> _Exercise goal_
You are asked to reproduce the listing exactly and to omit its pictures.

> _Dataset extract_

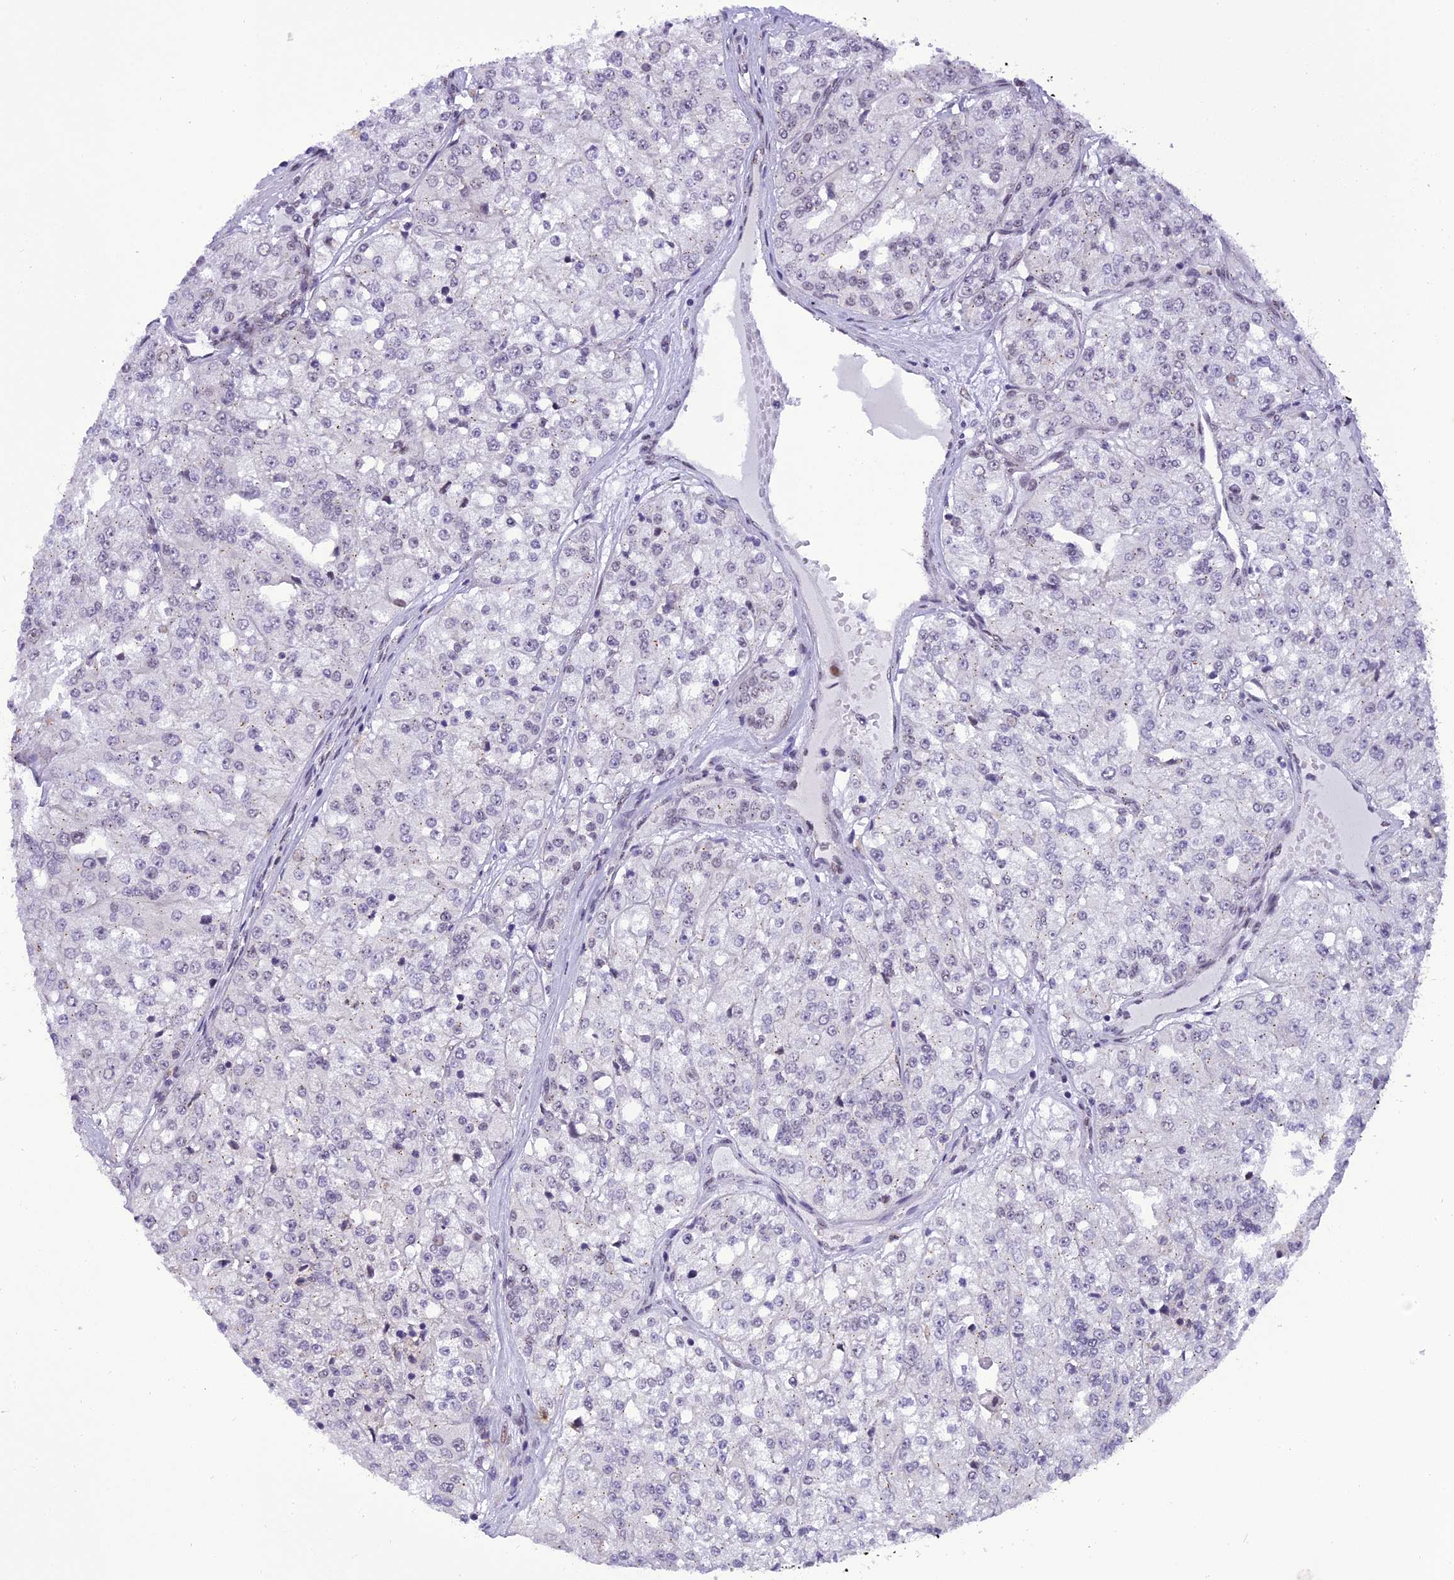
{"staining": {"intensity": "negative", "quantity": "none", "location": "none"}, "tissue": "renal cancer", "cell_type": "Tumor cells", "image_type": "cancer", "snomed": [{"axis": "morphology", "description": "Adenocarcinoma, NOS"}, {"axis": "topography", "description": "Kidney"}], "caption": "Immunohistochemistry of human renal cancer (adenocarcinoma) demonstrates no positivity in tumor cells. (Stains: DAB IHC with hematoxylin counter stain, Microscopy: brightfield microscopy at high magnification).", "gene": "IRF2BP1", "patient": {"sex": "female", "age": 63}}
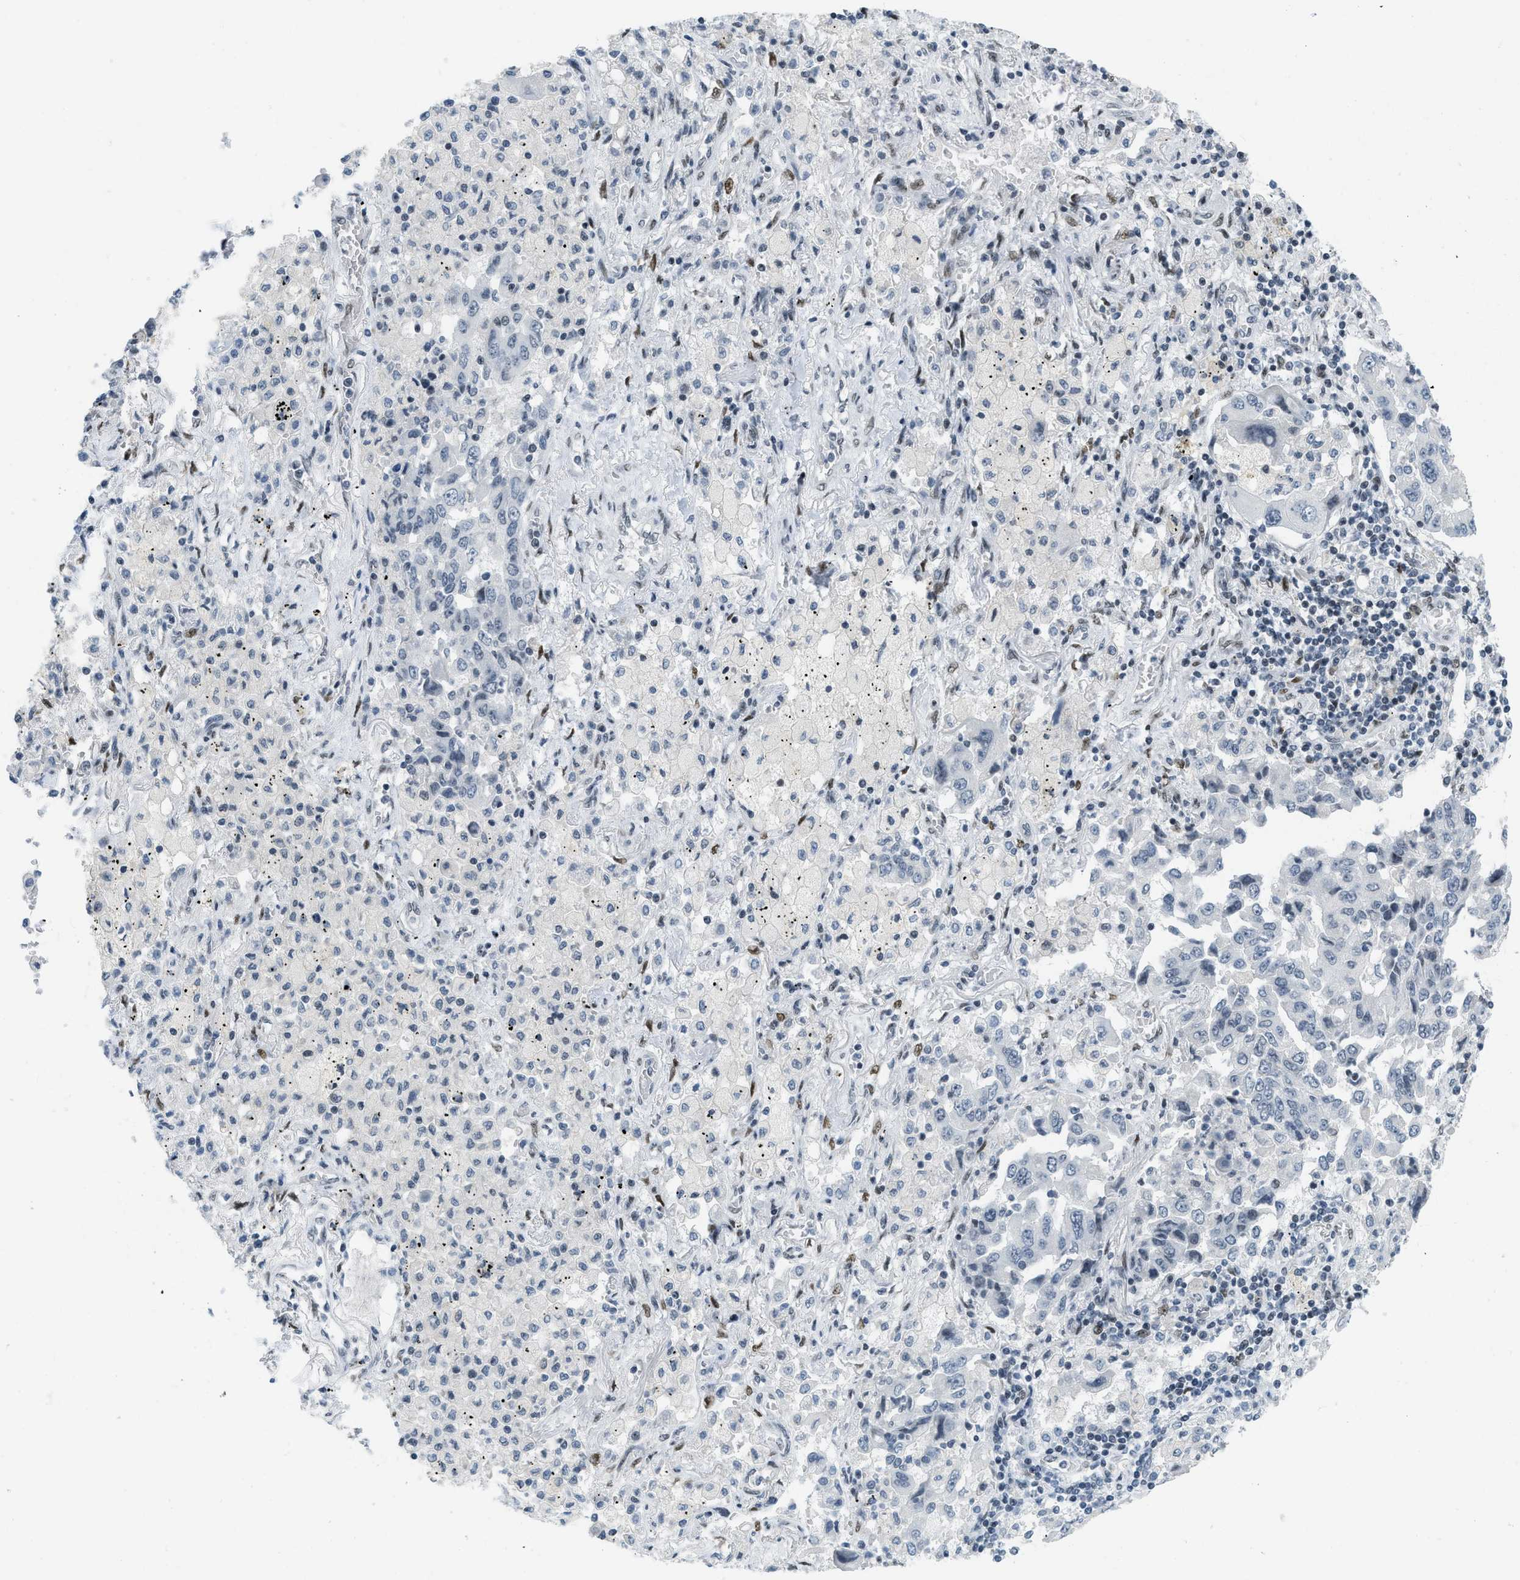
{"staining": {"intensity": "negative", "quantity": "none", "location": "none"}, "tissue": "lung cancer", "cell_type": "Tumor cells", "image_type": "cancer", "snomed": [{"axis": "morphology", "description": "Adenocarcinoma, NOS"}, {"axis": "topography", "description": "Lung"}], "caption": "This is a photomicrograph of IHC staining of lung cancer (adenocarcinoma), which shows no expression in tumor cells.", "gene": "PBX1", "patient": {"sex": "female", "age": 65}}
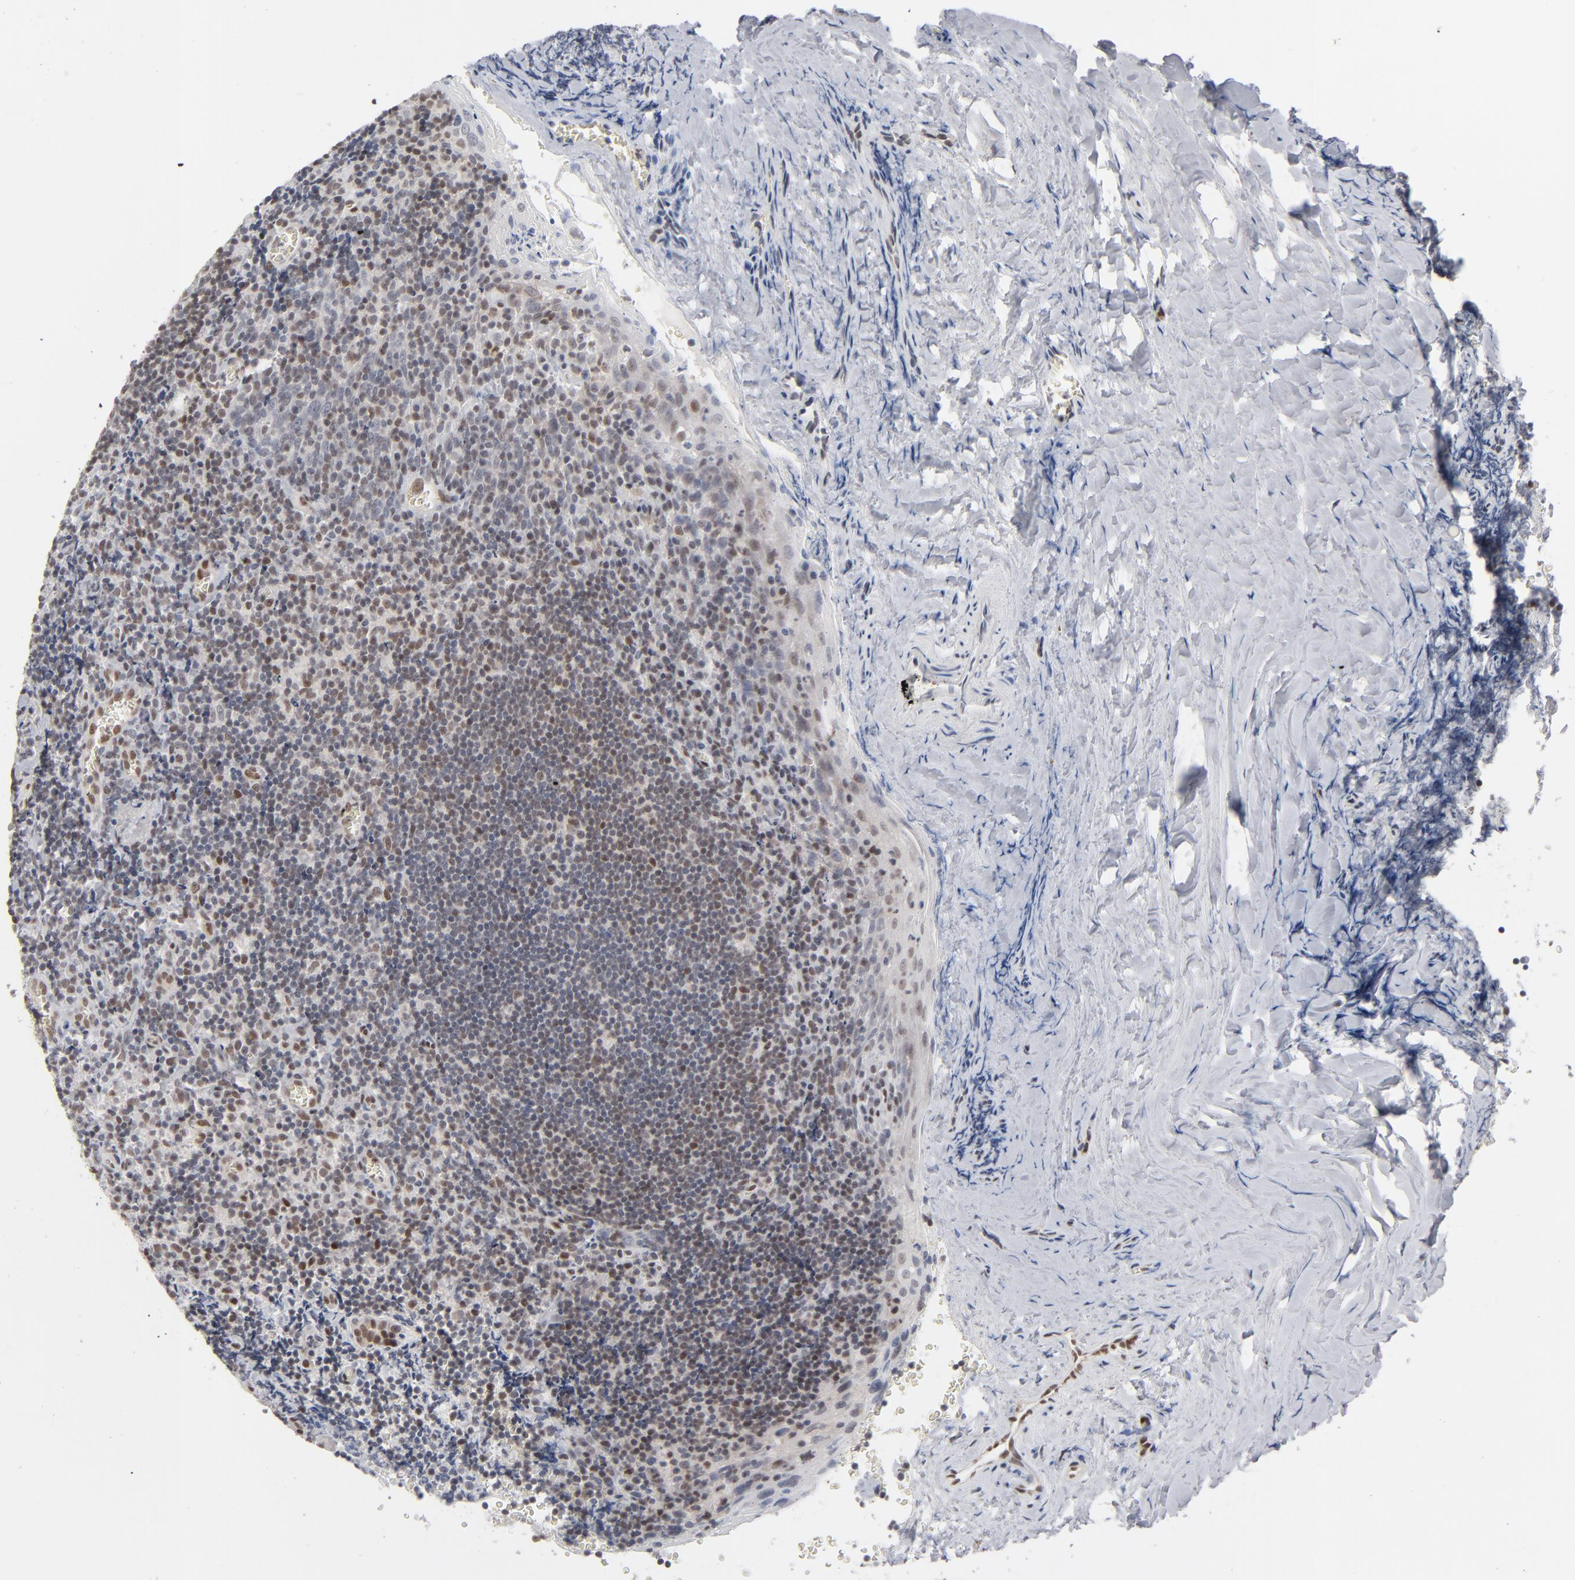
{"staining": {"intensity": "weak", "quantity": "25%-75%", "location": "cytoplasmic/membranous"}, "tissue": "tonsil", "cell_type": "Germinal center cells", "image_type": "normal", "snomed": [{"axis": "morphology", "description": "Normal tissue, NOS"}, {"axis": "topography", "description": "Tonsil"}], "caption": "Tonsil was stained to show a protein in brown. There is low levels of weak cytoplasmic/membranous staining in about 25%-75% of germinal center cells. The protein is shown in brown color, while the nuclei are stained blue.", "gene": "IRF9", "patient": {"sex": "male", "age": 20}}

> _Finished task_
{"staining": {"intensity": "negative", "quantity": "none", "location": "none"}, "tissue": "renal cancer", "cell_type": "Tumor cells", "image_type": "cancer", "snomed": [{"axis": "morphology", "description": "Adenocarcinoma, NOS"}, {"axis": "topography", "description": "Kidney"}], "caption": "Immunohistochemistry of human renal cancer (adenocarcinoma) demonstrates no positivity in tumor cells. (Stains: DAB IHC with hematoxylin counter stain, Microscopy: brightfield microscopy at high magnification).", "gene": "IRF2BP1", "patient": {"sex": "female", "age": 63}}
{"staining": {"intensity": "negative", "quantity": "none", "location": "none"}, "tissue": "lung cancer", "cell_type": "Tumor cells", "image_type": "cancer", "snomed": [{"axis": "morphology", "description": "Adenocarcinoma, NOS"}, {"axis": "topography", "description": "Lung"}], "caption": "This is a photomicrograph of IHC staining of lung cancer (adenocarcinoma), which shows no expression in tumor cells.", "gene": "PBX1", "patient": {"sex": "female", "age": 65}}
{"staining": {"intensity": "weak", "quantity": "25%-75%", "location": "cytoplasmic/membranous"}, "tissue": "tonsil", "cell_type": "Germinal center cells", "image_type": "normal", "snomed": [{"axis": "morphology", "description": "Normal tissue, NOS"}, {"axis": "topography", "description": "Tonsil"}], "caption": "Tonsil was stained to show a protein in brown. There is low levels of weak cytoplasmic/membranous staining in about 25%-75% of germinal center cells. The protein is shown in brown color, while the nuclei are stained blue.", "gene": "IRF9", "patient": {"sex": "male", "age": 20}}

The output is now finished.